A number of S-IVB-based stations were studied at MSC from mid-1965, which had much in common with the Skylab design that eventually flew. An airlock would be attached to the hydrogen tank, in the area designed to hold the LEM, and a minimum amount of equipment would be installed in the tank itself in order to avoid taking up too much fuel volume. Floors of the station would be made from an open metal framework that allowed the fuel to flow through it. After launch, a follow-up mission launched by a Saturn IB would launch additional equipment, including solar panels, an equipment section and docking adapter, and various experiments. Douglas Aircraft, builder of the S-IVB stage, was asked to prepare proposals along these lines. The company had for several years been proposing stations based on the S-IV stage, before it was replaced by the S-IVB.[3]:25
On April 1, 1966, MSC sent out contracts to Douglas, Grumman, and McDonnell for the conversion of a S-IVB spent stage, under the name Saturn S-IVB spent-stage experiment support module (SSESM).[3]:30 In May, astronauts voiced concerns over the purging of the stage's hydrogen tank in space. Nevertheless, in late July it was announced that the Orbital Workshop would be launched as a part of Apollo mission AS-209, originally one of the Earth-orbit CSM test launches, followed by two Saturn I/CSM crew launches, AAP-1 and AAP-2.
MOL remained AAP's chief competitor for funds, although the two programs cooperated on technology. NASA considered flying experiments on MOL, or using its Titan IIIC booster instead of the much more expensive Saturn IB. The agency decided that the Air Force station was not large enough, and that converting Apollo hardware for use with Titan would be too slow and too expensive.[3]:4548 The DoD later canceled MOL in June 1969.[3]:109
Design work continued over the next two years, in an era of shrinking budgets.[7] (NASA sought $450 million for Apollo Applications in fiscal year 1967, for example, but received $42 million.)[2]:6465 In August 1967, the agency announced that the lunar mapping and base construction missions examined by the AAP were being canceled. Only the Earth-orbiting missions remained, namely the Orbital Workshop and Apollo Telescope Mount solar observatory.

* [INSTRUCTION A] In the passage on early space station plans, why did NASA decide against using the Air Force's MOL station or its Titan IIIC booster? Answer in one to three sentences.

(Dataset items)

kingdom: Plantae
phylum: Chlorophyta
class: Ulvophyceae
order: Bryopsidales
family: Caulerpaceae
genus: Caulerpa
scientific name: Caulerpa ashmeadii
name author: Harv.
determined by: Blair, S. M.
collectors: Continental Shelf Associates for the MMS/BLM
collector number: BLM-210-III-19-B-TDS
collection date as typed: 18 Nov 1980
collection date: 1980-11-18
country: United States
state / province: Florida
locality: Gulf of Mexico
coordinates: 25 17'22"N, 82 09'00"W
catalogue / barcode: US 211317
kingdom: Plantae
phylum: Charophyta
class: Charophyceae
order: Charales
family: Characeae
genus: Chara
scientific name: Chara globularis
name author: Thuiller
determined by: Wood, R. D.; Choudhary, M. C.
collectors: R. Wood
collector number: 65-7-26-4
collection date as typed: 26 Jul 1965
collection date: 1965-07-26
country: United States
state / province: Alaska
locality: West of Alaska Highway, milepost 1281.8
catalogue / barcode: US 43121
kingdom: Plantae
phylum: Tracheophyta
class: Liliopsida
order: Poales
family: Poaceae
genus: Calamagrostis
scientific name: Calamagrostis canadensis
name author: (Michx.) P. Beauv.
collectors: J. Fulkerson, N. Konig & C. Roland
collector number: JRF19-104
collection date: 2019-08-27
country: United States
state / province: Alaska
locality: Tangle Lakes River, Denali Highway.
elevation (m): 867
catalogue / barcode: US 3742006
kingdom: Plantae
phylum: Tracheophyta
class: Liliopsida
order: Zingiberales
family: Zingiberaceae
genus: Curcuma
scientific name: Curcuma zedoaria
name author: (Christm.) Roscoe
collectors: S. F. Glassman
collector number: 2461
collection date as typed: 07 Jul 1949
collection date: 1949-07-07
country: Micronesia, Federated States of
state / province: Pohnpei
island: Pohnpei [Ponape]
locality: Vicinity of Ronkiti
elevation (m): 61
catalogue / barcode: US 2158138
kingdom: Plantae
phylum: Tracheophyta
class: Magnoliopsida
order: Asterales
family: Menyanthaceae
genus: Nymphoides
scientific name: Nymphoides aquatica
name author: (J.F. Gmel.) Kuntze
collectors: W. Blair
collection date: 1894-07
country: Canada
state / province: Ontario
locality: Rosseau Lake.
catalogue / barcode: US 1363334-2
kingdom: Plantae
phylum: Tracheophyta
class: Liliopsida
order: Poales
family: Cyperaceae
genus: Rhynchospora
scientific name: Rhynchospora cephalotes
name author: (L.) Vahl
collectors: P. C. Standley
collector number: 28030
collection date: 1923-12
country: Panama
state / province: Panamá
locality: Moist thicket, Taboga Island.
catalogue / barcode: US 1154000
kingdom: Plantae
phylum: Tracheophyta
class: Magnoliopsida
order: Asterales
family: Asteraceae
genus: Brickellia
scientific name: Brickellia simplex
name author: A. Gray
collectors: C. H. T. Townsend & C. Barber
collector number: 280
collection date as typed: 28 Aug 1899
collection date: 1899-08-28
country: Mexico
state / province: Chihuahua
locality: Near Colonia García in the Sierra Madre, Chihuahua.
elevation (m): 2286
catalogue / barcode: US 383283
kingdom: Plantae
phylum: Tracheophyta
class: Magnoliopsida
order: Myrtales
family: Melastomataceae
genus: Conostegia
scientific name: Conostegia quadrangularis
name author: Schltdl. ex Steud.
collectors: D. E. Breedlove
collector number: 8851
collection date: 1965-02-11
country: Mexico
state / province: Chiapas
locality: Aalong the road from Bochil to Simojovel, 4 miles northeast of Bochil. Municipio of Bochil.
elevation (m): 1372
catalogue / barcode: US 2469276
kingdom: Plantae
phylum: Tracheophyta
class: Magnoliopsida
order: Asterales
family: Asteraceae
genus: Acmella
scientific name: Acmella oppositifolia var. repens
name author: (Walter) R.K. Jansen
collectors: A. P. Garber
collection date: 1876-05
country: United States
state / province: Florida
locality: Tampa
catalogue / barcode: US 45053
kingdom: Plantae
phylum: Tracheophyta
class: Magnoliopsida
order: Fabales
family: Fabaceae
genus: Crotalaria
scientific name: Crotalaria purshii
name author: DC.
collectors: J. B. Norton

* [INSTRUCTION B] Show every line in the rows that contains the string "typed".

* [TASK RESPONSE A] NASA judged the Air Force station too small. It also found that converting Apollo hardware for use with the Titan would be too slow and too expensive.

* [TASK RESPONSE B]
collection date as typed: 18 Nov 1980
collection date as typed: 26 Jul 1965
collection date as typed: 07 Jul 1949
collection date as typed: 28 Aug 1899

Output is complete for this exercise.